Fonder plutôt nos espoirs sur la création, l’innovation et les services échangeables demanderait sans doute moins d’efforts sur le partage du revenu, mais appellerait une transformation économique et sociale sensiblement plus profonde. Il faudrait mettre en oeuvre une politique active d’appel aux talents du monde entier, intensifier la concurrence dans les services, et aussi moderniser à un rythme soutenu les services publics afin de prendre place dans la compétition internationale émergente en matière d’éducation et de santé. Il faudrait favoriser la concentration des activités créatrices autour de quelques pôles urbains d’envergure internationale. L’accent sur la création pourrait aussi s’accompagner d’une certaine tendance au creusement des inégalités au bénéfice des individus – Français ou étrangers – les mieux formés et les plus talentueux ».

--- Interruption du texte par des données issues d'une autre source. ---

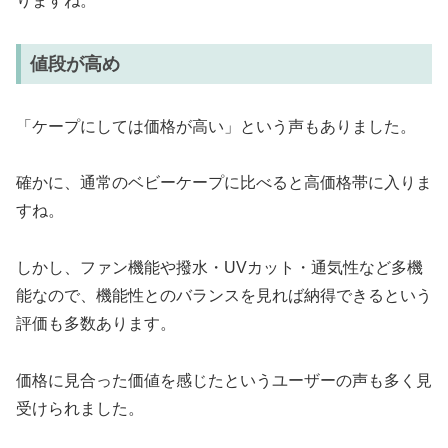
りますね。
値段が高め
「ケープにしては価格が高い」という声もありました。
確かに、通常のベビーケープに比べると高価格帯に入りま
すね。
しかし、ファン機能や撥水・UVカット・通気性など多機
能なので、機能性とのバランスを見れば納得できるという
評価も多数あります。
価格に見合った価値を感じたというユーザーの声も多く見
受けられました。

C’est moi, bien entendu, qui souligne. Mais cette dernière phrase est révélatrice dans le raisonnement. Le premier choix, celui de la « puissance manufacturière », est celui qui est le plus avantageux pour les couches populaires. L’autre – qui est celui que Pisani-Ferry recommande – est celui qui « pourrait s’accompagner d’une certaine etendance au creusement des inégalités » - admirez la prudence dans l’expression – qui profiterait à « les mieux formés et les plus talentueux », euphémisme qui désigne… devinez qui ? Allez, je vous aide : dans une autre partie du rapport, Pisani-Ferry analyse la place grandissante prise par les « classes moyennes éduquées » comme le phénomène déterminant de notre époque…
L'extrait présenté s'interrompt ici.